The 7 dwarfs went to the Vatican, and because they are “THE DWARFS”, they are ushered in to see the Pope.
Dopey leads the pack.
“My son,” says the Pope, “What can I do for you?”
Dopey replies, “Excuse me, your Excellency, but are there any dwarf nuns in Rome?”
The Pope wrinkles his brow at the odd question, thinks for a moment and answers, “No, Dopey, there are no dwarf nuns in Rome.”
In the background, a few of the dwarfs start giggling. Dopey turns around and gives them a glare, silencing them.
Dopey turns back, “Your Worship, are there any dwarf nuns in all of Europe?”
The Pope, puzzled now, again thinks for a moment and then answers, “No, Dopey, there are no dwarf nuns in Europe.”
This time, all the other dwarfs burst into laughter. Once again, Dopey turns around and silences them with an angry glare.
Dopey turns back to the Pope and says, “Mr. Pope, are there ANY dwarf nuns anywhere in the world?”
“I’m sorry, my son, there are no dwarf nuns anywhere in the world.”
The other dwarfs collapse into a heap, rolling and laughing, pounding the floor, tears rolling down their cheeks as they begin chanting…
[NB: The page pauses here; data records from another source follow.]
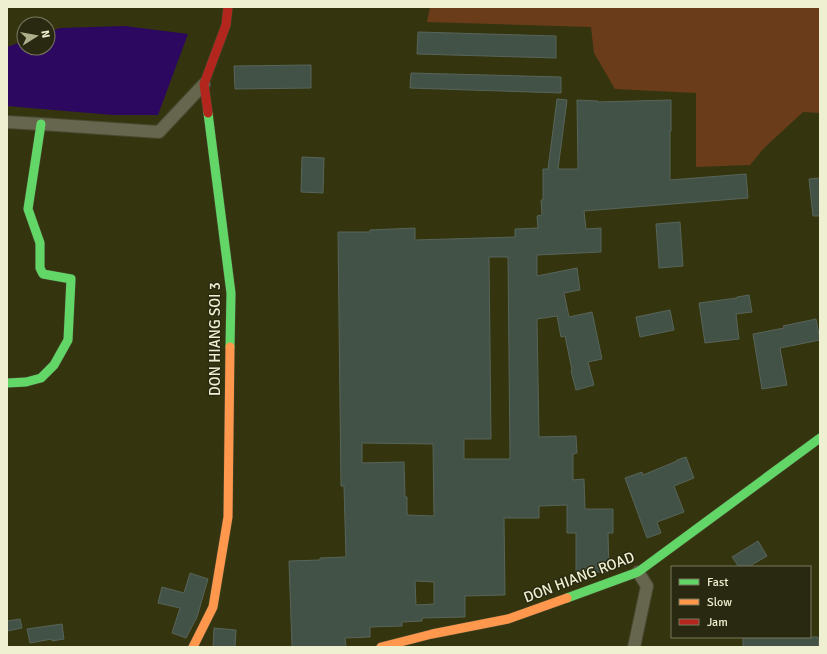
<svg xmlns="http://www.w3.org/2000/svg" width="827" height="654" font-family="Signika,sans-serif">
<style>
.green{fill:#6a3c1a}
.water{fill:#2d0860}
.building{fill:#435247;stroke:#576459;fill-rule:evenodd}
.lines{fill:none;stroke-linecap:round;stroke-linejoin:round}
.street-casing{stroke:#484930;stroke-width:14}
.fast-casing{stroke:#484930;stroke-width:10}
.slow-casing{stroke:#484930;stroke-width:10}
.jam-casing{stroke:#484930;stroke-width:10}
.street{stroke:#66664f;stroke-width:12}
.fast{stroke:#63d668;stroke-width:9}
.slow{stroke:#ff974d;stroke-width:9}
.jam{stroke:#b3261e;stroke-width:9}
.labels{text-anchor:middle;dominant-baseline:central;stroke-width:3;stroke-linejoin:round;paint-order:stroke}
.street-label{font-size:15px;fill:#eef0d1;stroke:#282910}
</style>
<rect width="100%" height="100%" fill="#34350f"/>
<path class="green" d="M430,7H820V113L803,112L764,148L750,165L696,167V93L615,89L594,53L591,27L427,22Z"/>
<path class="water" d="M125,26L188,34L158,115H113L7,106V47L24,41V48H48V32L60,28Z"/>
<path class="building" d="M418,32L556,36V58L417,54Z
M311,65V88L235,89L234,66Z
M411,73L561,77V93L410,88Z
M557,99L567,100L558,169H578L577,100L598,101V102L671,100V131H670V180L746,174L748,198L584,211L586,229L601,228V252L537,255V276L577,268L580,290L564,293L569,317L592,312L602,359L588,362L594,385L576,390L571,371L572,370L565,336L561,337L557,316L537,319L539,437L576,436L577,453L573,454V480L584,479L585,509H613V533H608L609,572H576V533H567V505L539,506V518H504L505,595L465,596V617L422,618V621L402,622V626L370,627V637L345,638L346,647H292L289,561L320,560V558L346,557L344,486H341L338,232H370V230L415,228V240L515,237V229L538,228L537,216L542,215L541,200H543V169H548ZM489,257H508L510,459H464V439H491ZM362,443L433,444L434,516L407,515V497H405L404,462L362,463ZM415,581L434,582V604L416,605Z
M302,157L324,158L323,193L301,192Z
M820,178V216H813L809,179Z
M680,222L683,266L659,268L656,224Z
M749,295L752,312L736,314L739,339L705,343L699,303L737,298V297Z
M670,310L674,330L640,337L636,317Z
M816,319L820,340L780,348L787,385L762,389L753,334L784,328L783,326Z
M686,457L694,478L674,486L684,512L657,522L661,533L647,538L625,478L642,472L643,475L677,461V460Z
M758,541L767,556L748,567H739L732,557Z
M190,573L208,579L197,617L186,638L172,633L180,608L158,603L162,587L184,593Z
M20,619L22,628L7,631V621Z
M62,624L64,639L52,641V639L30,643L27,629Z
M214,628L236,630L235,647H213Z
M743,637H818L819,647H743Z"/>
<g class="lines">
<g class="street-casing">
<path id="street" d="M7,122L41,124L159,132L204,84
M634,647L647,586L638,572"/>
</g>
<g class="fast-casing">
<path id="fast" d="M208,113L231,293L230,347
M7,383L26,382L41,378L54,365L68,340L71,279L43,274L40,268V243L28,209L41,124
M567,598L638,572L820,438"/>
</g>
<g class="slow-casing">
<path id="slow" d="M193,647L213,607L228,517L230,347
M381,647L432,634L508,619L567,598"/>
</g>
<g class="jam-casing">
<path id="jam" d="M208,113L204,84L226,25L228,7"/>
</g>
<use href="#street" class="street"/>
<use href="#fast" class="fast"/>
<use href="#slow" class="slow"/>
<use href="#jam" class="jam"/>
</g>
<g class="labels">
<g class="street-label">
<text transform="translate(215 339) rotate(-90)">DON HIANG SOI 3</text>
<text transform="translate(579 577) rotate(-21)">DON HIANG ROAD</text>
</g>
</g>
<rect width="827" height="654" fill="none" stroke="#eef0d1" stroke-width="16"/>
<rect x="671" y="566" width="140" height="72" fill="#282910" stroke="#77795d"/>
<rect x="679" y="579" width="20" height="6" fill="#63d668" stroke="#77795d"/>
<text x="707" y="586" font-size="12" fill="#eef0d1">Fast</text>
<rect x="679" y="599" width="20" height="6" fill="#ff974d" stroke="#77795d"/>
<text x="707" y="606" font-size="12" fill="#eef0d1">Slow</text>
<rect x="679" y="619" width="20" height="6" fill="#b3261e" stroke="#77795d"/>
<text x="707" y="626" font-size="12" fill="#eef0d1">Jam</text>
<g transform="translate(36 36) rotate(79)"><circle r="19" fill="#282910" stroke="#77795d"/>
<path d="M0-3L7 15L0 10L-7 15Z" fill="#adaf8d"/>
<text y="-6" font-size="11" font-weight="bold" text-anchor="middle" fill="#eef0d1">N</text>
</g>
</svg>
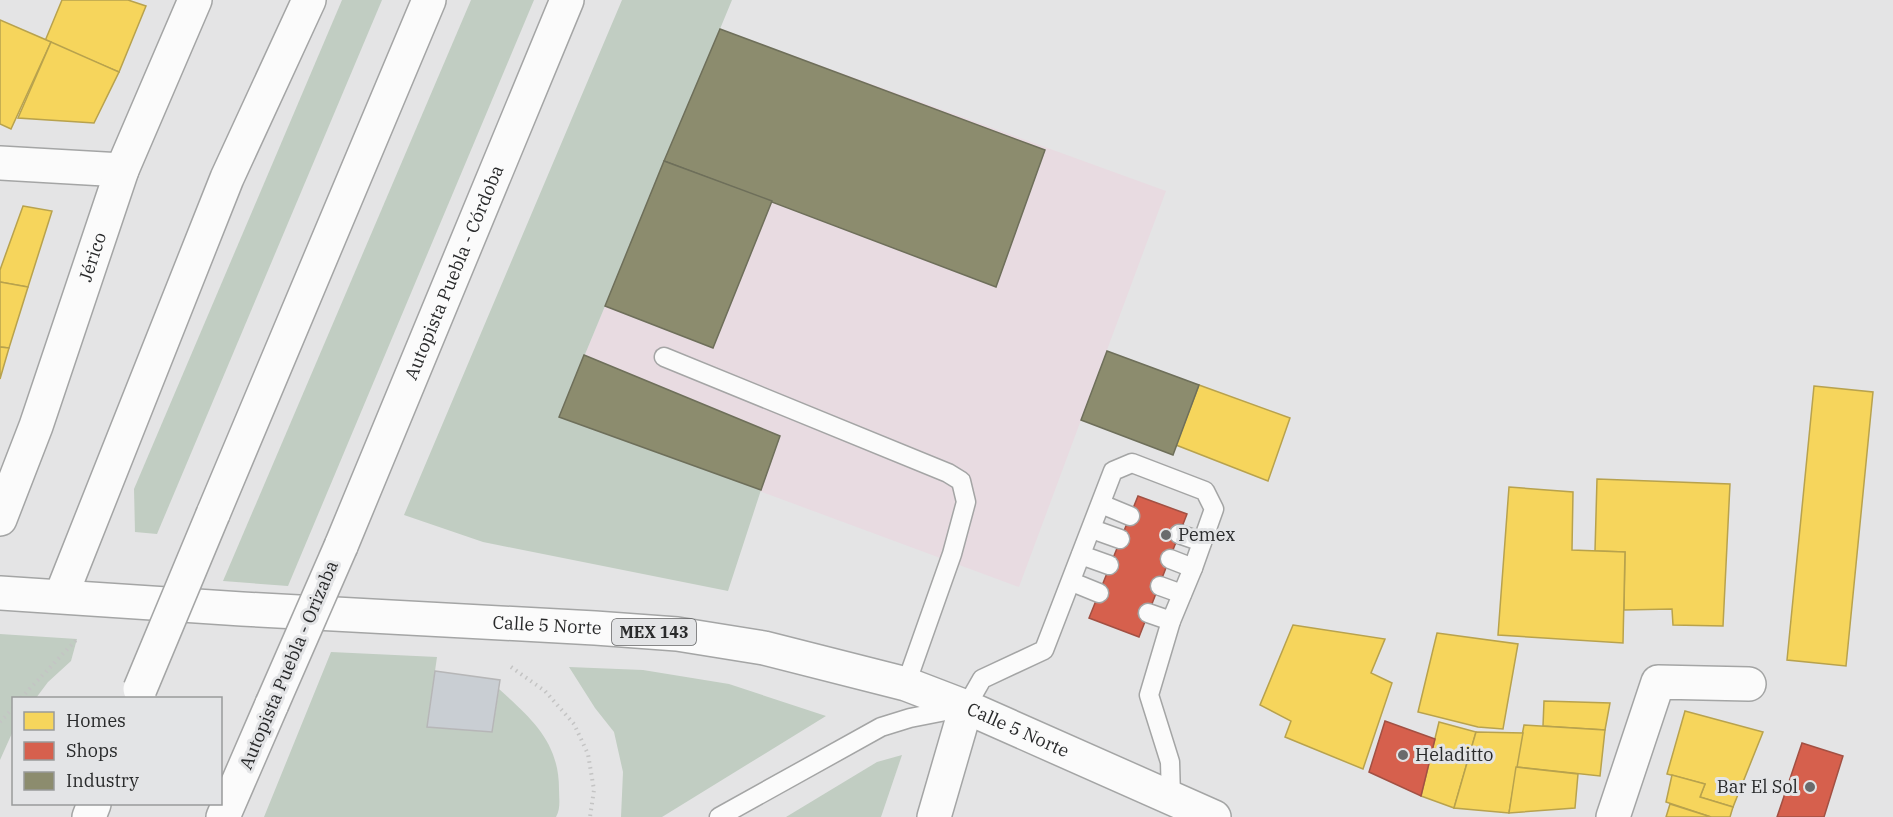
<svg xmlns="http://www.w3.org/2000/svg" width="1893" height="817" viewBox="0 0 1893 817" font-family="'IBM Plex Serif',serif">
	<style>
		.industrial { fill: #e8dbe1 }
		.green { fill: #c1cdc2 }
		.homes { fill: #f6d55c; stroke: #b8a24d; stroke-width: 1.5 }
		.shops { fill: #d6604d; stroke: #a25043; stroke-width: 1.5 }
		.industry { fill: #8c8c6e; stroke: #6e6f5a; stroke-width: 1.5 }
		.building { fill: #c9ced3; stroke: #b6b6b7; stroke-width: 1.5 }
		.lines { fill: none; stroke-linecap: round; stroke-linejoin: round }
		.service-casing { stroke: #a4a5a5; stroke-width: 21 }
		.minor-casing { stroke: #a4a5a5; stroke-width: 36 }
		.primary-casing { stroke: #a4a5a5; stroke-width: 36 }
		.motorway-casing { stroke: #a4a5a5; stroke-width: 36 }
		.path { stroke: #c4c4c4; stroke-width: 4; stroke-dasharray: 1.5 4.5; stroke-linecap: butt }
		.service { stroke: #fbfbfb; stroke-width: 18 }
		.minor { stroke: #fbfbfb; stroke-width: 33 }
		.primary { stroke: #fbfbfb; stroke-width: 33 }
		.motorway { stroke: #fbfbfb; stroke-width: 33 }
		.motorway-bridge-casing { stroke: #a4a5a5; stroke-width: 36; stroke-linecap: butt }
		.motorway-bridge { stroke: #fbfbfb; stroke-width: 33 }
		.poi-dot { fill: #6a6b6c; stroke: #e3e4e6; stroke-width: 2 }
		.labels { text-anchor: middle; stroke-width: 6; stroke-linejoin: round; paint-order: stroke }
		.shield { fill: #e3e4e6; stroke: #616263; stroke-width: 1.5 }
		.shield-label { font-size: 16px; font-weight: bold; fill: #292a2b }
		.street-label { font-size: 18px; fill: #292a2b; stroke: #e3e4e6 }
		.poi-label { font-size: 18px; fill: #292a2b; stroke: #e3e4e6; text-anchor: start }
	</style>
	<rect width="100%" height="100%" fill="#e4e4e5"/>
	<!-- industrial -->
	<polygon class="industrial" points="720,29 1166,191 1019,587 559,417"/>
	<!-- green -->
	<g class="green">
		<polygon points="342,0 382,0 157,534 135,532 134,489"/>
		<polygon points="471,0 534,0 288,586 223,581"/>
		<polygon points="622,0 732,0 559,417 761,490 728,591 483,542 404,515"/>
		<polygon points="0,634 77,639 71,661 48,682 36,698 14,698 13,731 0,760"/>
		<path d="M331 652 437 657 427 727 492 732 499 689C532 719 559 742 559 789 559 799 561 808 556 817H264Z"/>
		<polygon points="569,667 643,670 729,684 826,716 662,817 621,817 623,772 614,732 595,708"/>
		<polygon points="902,755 881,817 786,817 877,762"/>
	</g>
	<!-- homes -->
	<g class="homes">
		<polygon points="62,0 128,0 146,6 119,72 45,41"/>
		<polygon points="0,20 51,42 11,129 0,124"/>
		<polygon points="51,42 119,72 94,123 18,118"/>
		<polygon points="23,206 52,211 28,287 0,282 0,270"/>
		<polygon points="0,282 28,287 9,348 0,347"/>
		<polygon points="0,347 9,348 0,379"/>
		<polygon points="1199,385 1290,418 1268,481 1176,445"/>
		<polygon points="1814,386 1873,392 1846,666 1787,660"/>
		<polygon points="1597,479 1730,484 1723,626 1673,625 1672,609 1624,610 1625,552 1595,551"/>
		<polygon points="1509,487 1573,492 1572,550 1625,552 1623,643 1498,635"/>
		<polygon points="1293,625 1385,639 1371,673 1392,683 1363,769 1285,737 1291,721 1260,705"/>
		<polygon points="1437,633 1518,644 1503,729 1478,727 1418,712"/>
		<polygon points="1544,701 1610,703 1605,730 1543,726"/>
		<polygon points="1685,711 1763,732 1733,807 1700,797 1705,784 1667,774"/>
		<polygon points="1439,722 1476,732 1454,808 1421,796"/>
		<polygon points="1524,725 1605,730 1600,776 1516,767"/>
		<polygon points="1476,732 1523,733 1509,813 1454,808"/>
		<polygon points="1516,767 1578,774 1575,808 1509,813"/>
		<polygon points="1672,775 1705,784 1700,797 1733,807 1730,817 1711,817 1666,802"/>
		<polygon points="1670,804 1711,817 1666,817"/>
	</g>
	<!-- shops -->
	<g class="shops">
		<polygon points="1138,496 1187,514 1139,637 1089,618"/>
		<polygon points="1385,721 1435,739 1421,796 1369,772"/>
		<polygon points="1802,743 1843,756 1824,817 1777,817"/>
	</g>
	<!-- industry -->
	<g class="industry">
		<polygon points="720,29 1045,150 996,287 664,161"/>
		<polygon points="664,161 772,201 713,348 605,306"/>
		<polygon points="1107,351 1199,385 1173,455 1081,420"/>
		<polygon points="584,355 780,436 761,490 559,417"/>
	</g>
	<!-- building -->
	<polygon class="building" points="435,671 500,680 492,732 427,727"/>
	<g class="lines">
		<!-- service casing -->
		<g class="service-casing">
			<g id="service">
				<polyline points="664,357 948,473 961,481 966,502 952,554 906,684"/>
				<polyline points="1101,504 1130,516"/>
				<polyline points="1092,529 1120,539"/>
				<polyline points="1179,534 1202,542"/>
				<polyline points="1081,555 1109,565"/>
				<polyline points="1170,559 1193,568"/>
				<polyline points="1072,582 1099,593"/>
				<polyline points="1160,586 1182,594"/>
				<polyline points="1148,613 1171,621"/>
				<polyline points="719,817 881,727 910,718 966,707 982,679 1044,650 1113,471 1132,463 1205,491 1214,509 1193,568 1171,621 1149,695 1170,762 1171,797"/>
			</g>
		</g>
		<!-- minor casing -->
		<g class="minor-casing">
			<g id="minor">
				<polyline points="0,163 122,170"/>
				<path id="s1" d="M0 519 36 426 122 170 195 0"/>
				<polyline points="934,817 966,707"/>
				<polyline points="1613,817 1658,682 1749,684"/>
			</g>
		</g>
		<!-- primary casing -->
		<g class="primary-casing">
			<g id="primary">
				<path id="s2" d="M0 593 242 609 595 628 677 634 764 648 906 684 966 707 1214 817"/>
			</g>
		</g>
		<!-- motorway casing -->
		<g class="motorway-casing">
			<g id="motorway">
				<polyline points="213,514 429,0"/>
				<path id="s3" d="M341 546 567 0"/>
				<polyline points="61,596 227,178 309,0"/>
				<polyline points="89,817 94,804"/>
				<polyline points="223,817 272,704"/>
			</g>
		</g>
		<!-- path -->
		<g class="path">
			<polyline points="511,667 545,691 574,724 588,754 594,790 590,817"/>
			<polyline points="21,698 76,640"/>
			<polyline points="0,722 14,707"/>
		</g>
		<!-- service -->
		<use href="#service" class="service"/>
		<!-- minor -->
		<use href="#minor" class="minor"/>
		<!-- primary -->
		<use href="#primary" class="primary"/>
		<!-- motorway -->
		<use href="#motorway" class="motorway"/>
		<!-- motorway-bridge casing -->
		<g class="motorway-bridge-casing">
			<g id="motorway-bridge">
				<polyline points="140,689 213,514"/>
				<polyline points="272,704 341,546"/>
			</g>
		</g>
		<!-- motorway-bridge -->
		<use href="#motorway-bridge" class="motorway-bridge"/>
	</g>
	<!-- markers -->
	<g class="poi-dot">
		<circle cx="1166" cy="535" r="6"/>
		<circle cx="1403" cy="755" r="6"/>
		<circle cx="1810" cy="787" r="6"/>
	</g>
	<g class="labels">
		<!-- shield labels -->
		<rect class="shield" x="612" y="619" width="84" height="26" rx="4.5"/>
		<g class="shield-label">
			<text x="654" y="638">MEX 143</text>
		</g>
		<!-- street labels -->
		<g class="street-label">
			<text dy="6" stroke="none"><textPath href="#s1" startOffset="278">Jérico</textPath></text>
			<text dy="6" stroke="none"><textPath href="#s3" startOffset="296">Autopista Puebla - Córdoba</textPath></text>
			<text dy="6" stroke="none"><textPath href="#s2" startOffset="548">Calle 5 Norte</textPath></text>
			<text transform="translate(289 665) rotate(-67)" y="6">Autopista Puebla - Orizaba</text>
			<text dy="6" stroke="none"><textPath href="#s2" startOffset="1034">Calle 5 Norte</textPath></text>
		</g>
		<!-- poi labels -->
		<g class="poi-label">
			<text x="1178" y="541">Pemex</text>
			<text x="1415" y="761">Heladitto</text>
			<text x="1798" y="793" text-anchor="end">Bar El Sol</text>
		</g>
	</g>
	<!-- legend -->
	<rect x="12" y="697" width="210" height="108" fill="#e3e4e6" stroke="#999a9b" stroke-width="1.5"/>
	<rect x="24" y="712" width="30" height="18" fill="#f6d55c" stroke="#999a9b" stroke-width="1.5"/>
	<text x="66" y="727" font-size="18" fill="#292a2b">Homes</text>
	<rect x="24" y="742" width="30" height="18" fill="#d6604d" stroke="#999a9b" stroke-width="1.5"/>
	<text x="66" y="757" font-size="18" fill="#292a2b">Shops</text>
	<rect x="24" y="772" width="30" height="18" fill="#8c8c6e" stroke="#999a9b" stroke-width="1.5"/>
	<text x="66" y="787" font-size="18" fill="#292a2b">Industry</text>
</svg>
“Dopey f***ed a penguin!…Dopey f***ed a penguin!

[via non blogging Jane]

5 Responses to “The seven dwarfs”

  1. Tam
    March 26th, 2004 02:17


  2. Huwge
    March 26th, 2004 08:09

    That is so not work safe – Thank God I have my own office as I hooted out loud.

  3. Jann
    March 26th, 2004 08:33

    Excellent. You do realise you’re going straight to hell, of course.

  4. trikke d
    March 29th, 2004 12:18

    Very good – brightened up my monday!

  5. owen
    April 7th, 2004 14:03

    Strange the things you remember.

    Line from movie, Absolute Beginners:

    three most useless things “in the world are, the Pope’s Balls, a nun’s tits, and a good write-up in the Record Mirror.” A million years ago, your joke bringing to mind.

    Very very funny joke. I’ve written it down to tell all my Catholic and or animial rightsy friends. I don’t know any dwarves.